**Exercise:** Scan the entries for the word "análisis" and return every line that has it.

*** The records ***

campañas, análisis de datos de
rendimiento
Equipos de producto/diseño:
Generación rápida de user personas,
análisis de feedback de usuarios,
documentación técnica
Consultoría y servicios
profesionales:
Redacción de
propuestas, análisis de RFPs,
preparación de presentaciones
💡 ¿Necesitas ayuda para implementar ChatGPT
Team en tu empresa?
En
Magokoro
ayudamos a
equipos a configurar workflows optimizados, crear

***

**Task output:**
campañas, análisis de datos de
análisis de feedback de usuarios,
propuestas, análisis de RFPs,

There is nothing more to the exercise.